[Extrait du texte]
Shadow a une ambition : remplacer tous vos ordinateurs par un service dématérialisé de cloud computing grand public. L’informatique dans les nuages se donne le nom de PC du futur. Est-ce une réalité au présent ?

Après une croissance fulgurante ayant donné confiance à des actionnaires toujours plus généreux, l’ordinateur dans le cloud Shadow est entré dans une étape importante de sa vie : le scaling, ou, pour employer un terme moins startup nation, la montée en puissance.

Pour une entreprise qui fait du cloud computing, cette montée en puissance se traduit par plusieurs choses : plus de clients signifie plus de personnes sur les serveurs, plus de personnes connectées en même temps, plus de puissance et plus de stockage nécessaire. On s’en doutait — et eux aussi — dès les premières alpha de Shadow que nous testions à la rédaction : le service ne serait pas aussi simple à faire tourner avec 50 élus qu’avec des milliers des clients.

[Exercices proposés]
a) Indiquez si chacune des affirmations suivantes est conforme à l’extrait sur Shadow, en justifiant par les mots exacts du texte : (i) Shadow veut remplacer les ordinateurs par un service de cloud computing grand public ; (ii) la rédaction a testé les premières versions alpha de Shadow ; (iii) les actionnaires de Shadow sont devenus moins généreux.
b) Reprenez l’extrait sur Shadow après sa dernière phrase et rédigez un paragraphe qui en prolonge le propos.

[Données fournies]
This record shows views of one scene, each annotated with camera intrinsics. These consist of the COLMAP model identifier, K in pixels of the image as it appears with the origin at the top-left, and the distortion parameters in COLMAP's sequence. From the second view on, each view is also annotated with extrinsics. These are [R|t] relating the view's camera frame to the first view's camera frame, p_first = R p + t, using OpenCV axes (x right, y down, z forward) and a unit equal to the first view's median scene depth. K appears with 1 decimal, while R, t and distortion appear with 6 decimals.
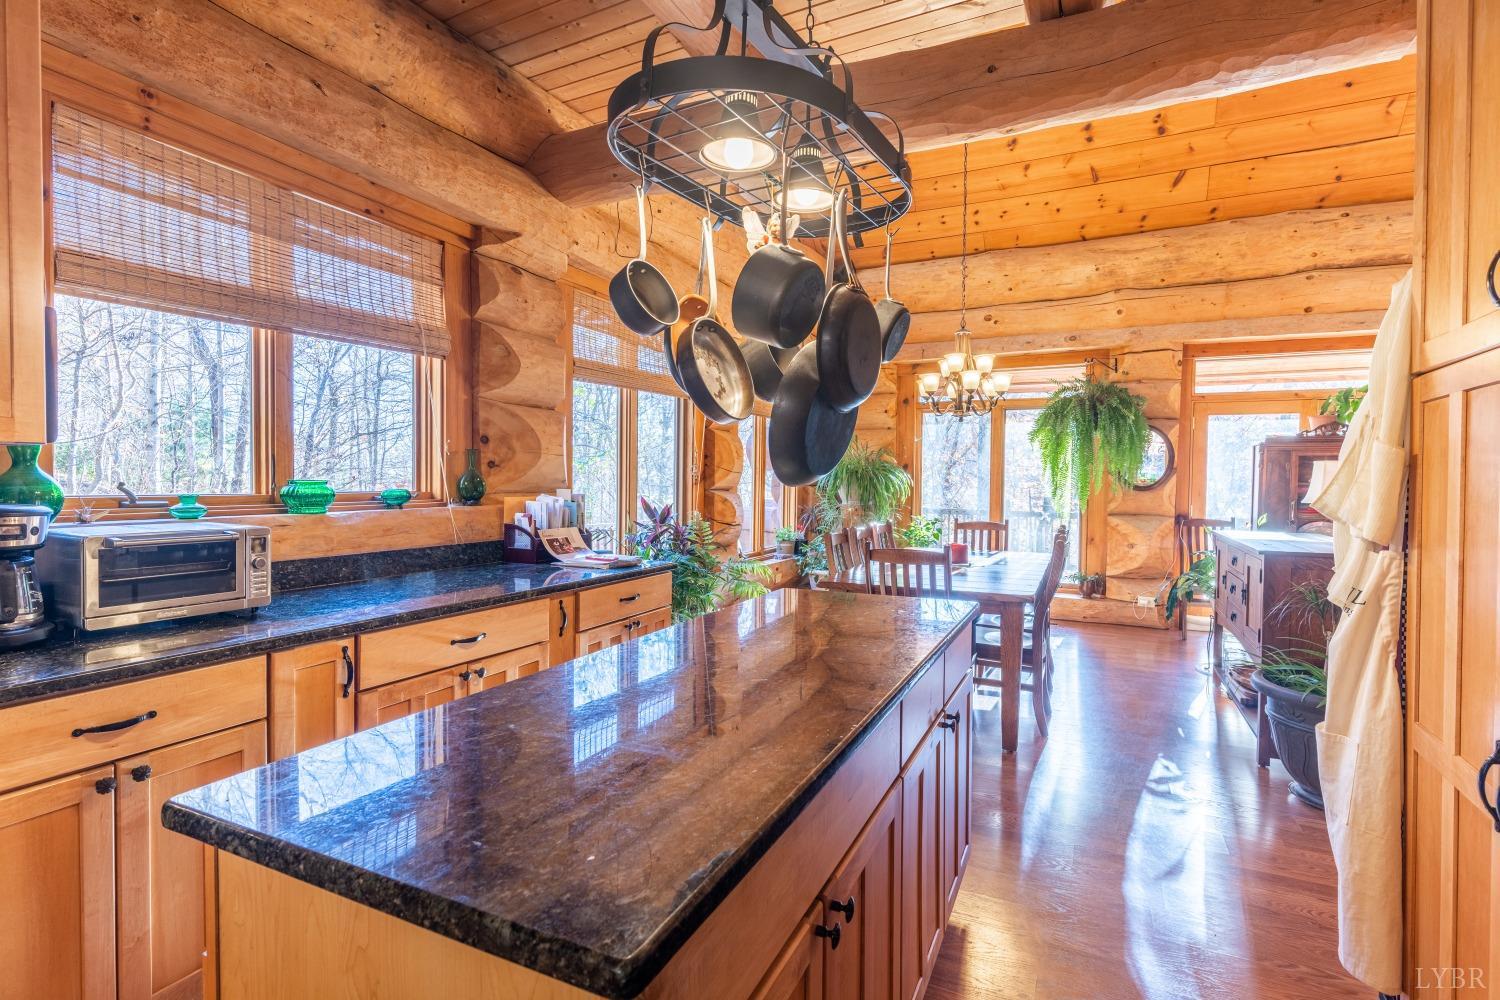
lens RADIAL K [[710.7, 0, 750.0], [0, 710.7, 500.0], [0, 0, 1]] dist [0.001702, -0.000496]
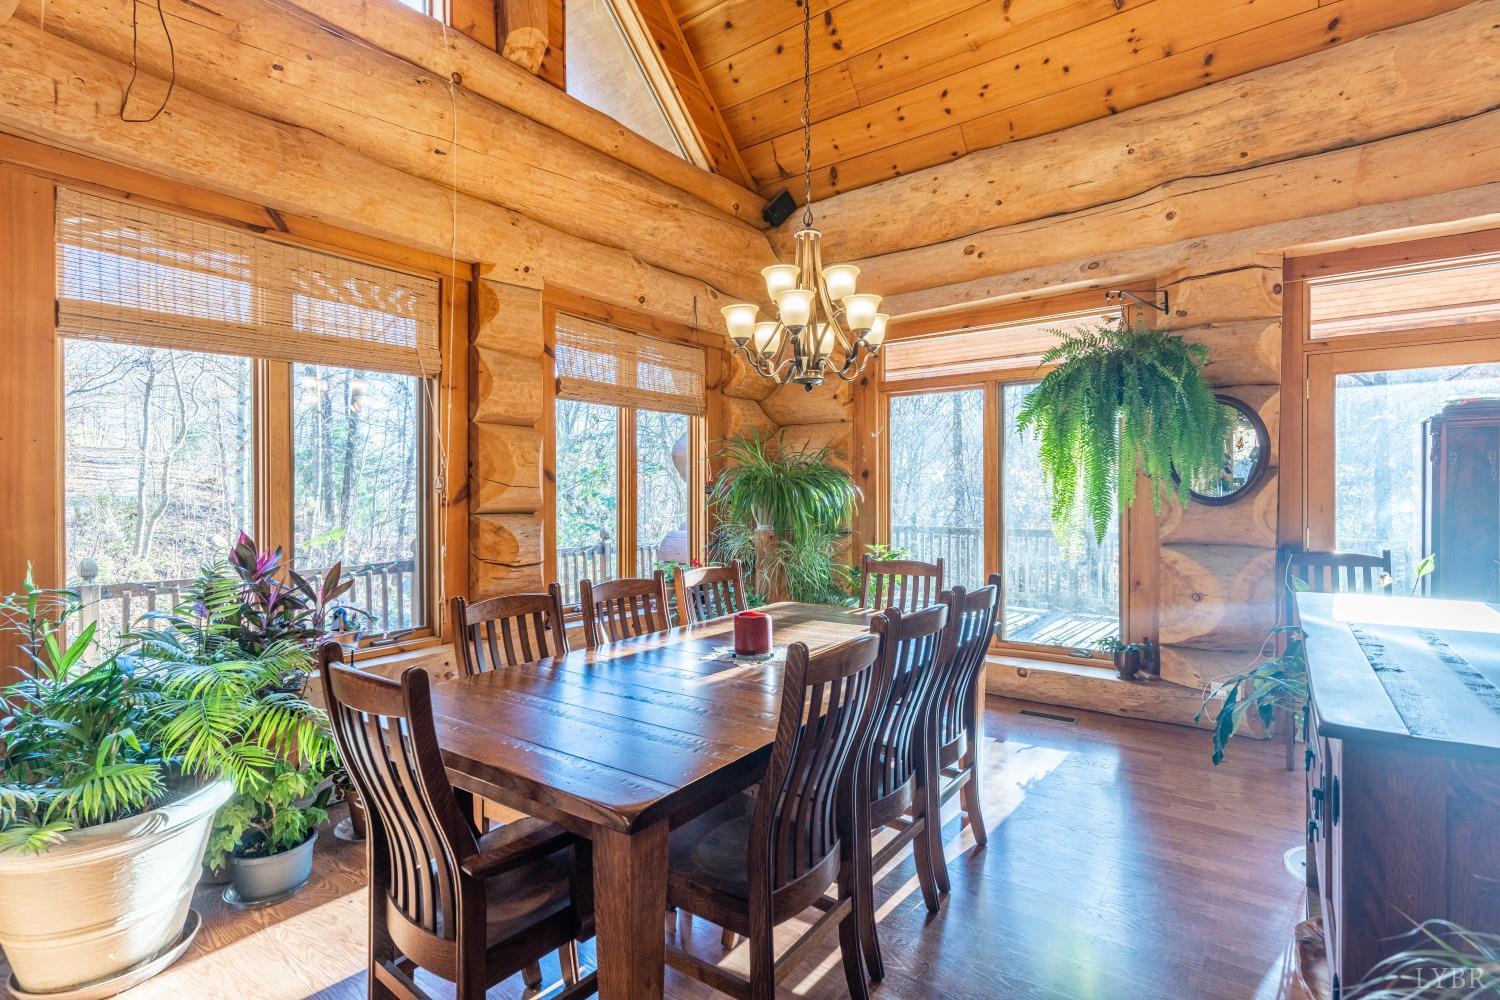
lens RADIAL K [[710.7, 0, 750.0], [0, 710.7, 500.0], [0, 0, 1]] dist [0.001702, -0.000496]
pose [[0.983252, -0.014218, -0.181697, 0.273597], [0.010505, 0.999716, -0.021379, -0.008768], [0.181949, 0.019112, 0.983122, 0.336520]]
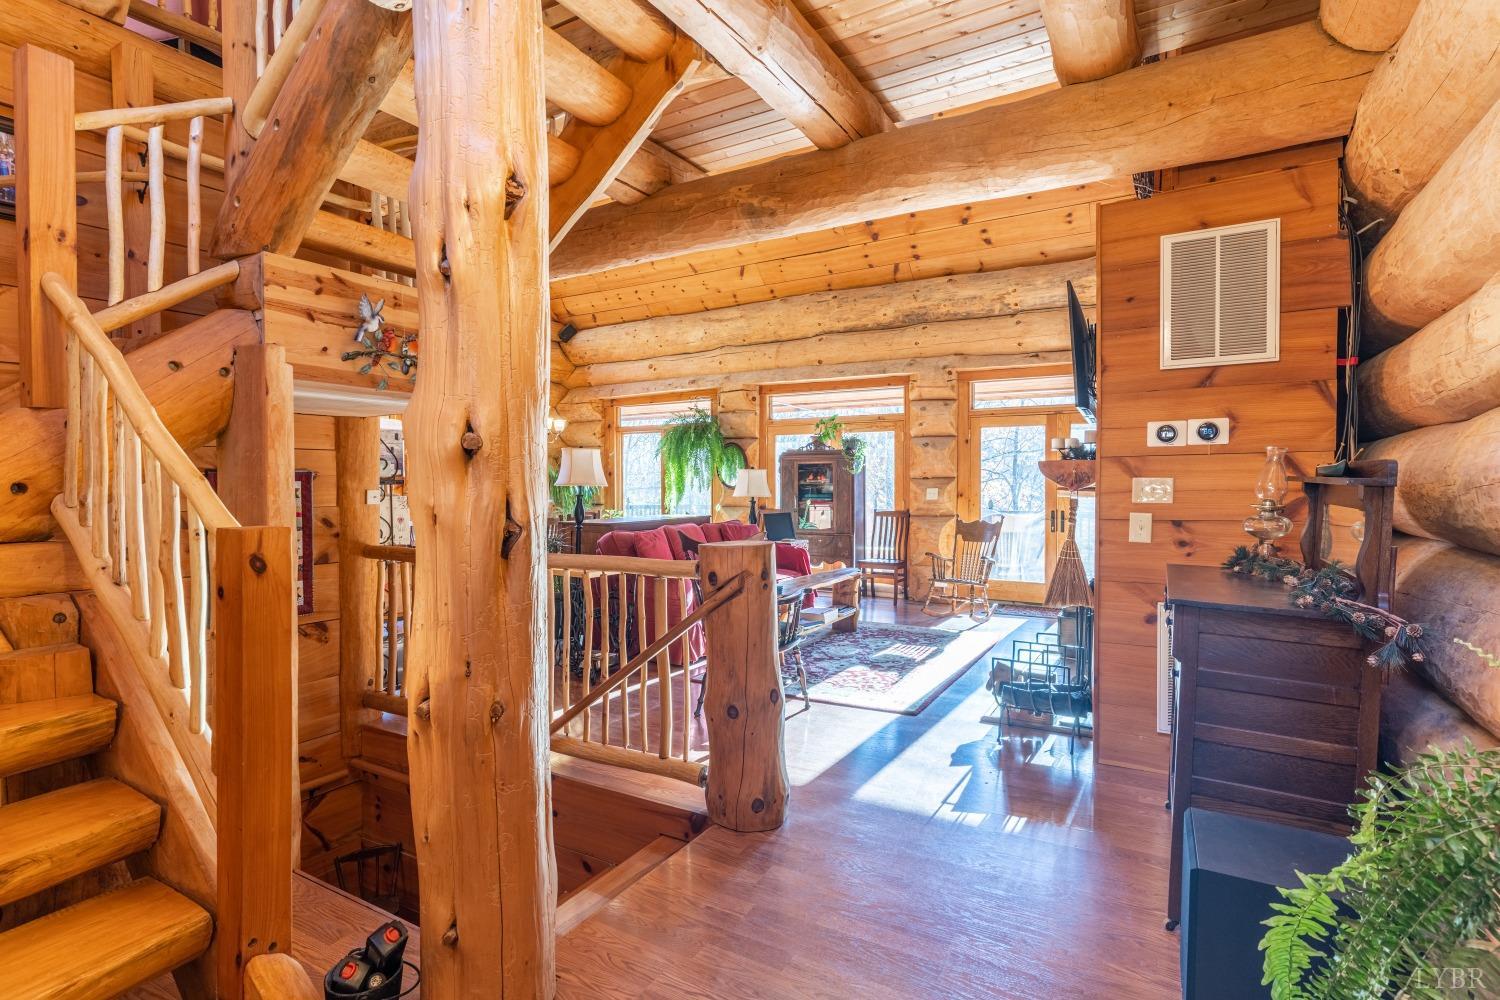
lens RADIAL K [[730.9, 0, 750.0], [0, 730.9, 500.0], [0, 0, 1]] dist [0.002330, -0.000314]
pose [[0.996802, -0.013974, -0.078682, 0.697880], [0.013836, 0.999902, -0.002304, 0.011915], [0.078707, 0.001208, 0.996897, -0.446473]]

[Corrigé détaillé]
a)
(i) Oui : « remplacer tous vos ordinateurs par un service dématérialisé de cloud computing grand public ».
(ii) Oui : « dès les premières alpha de Shadow que nous testions à la rédaction ».
(iii) Non : « des actionnaires toujours plus généreux ».

b)
Le lancement des applications Windows et MacOS a accompagné cette phase, rendant l’utilisation de Shadow plus simple et plus accessible. À l’heure où ces lignes sont écrites, cela fait un peu plus de quatre mois que nous utilisons l’application Shadow pour Mac et PC. La promesse de l’entreprise, affichée en grand sur le site, est de remplacer à tout jamais votre vieil ordinateur, fixe ou portable. Mais est-ce, à date, une réalité ? Verdict.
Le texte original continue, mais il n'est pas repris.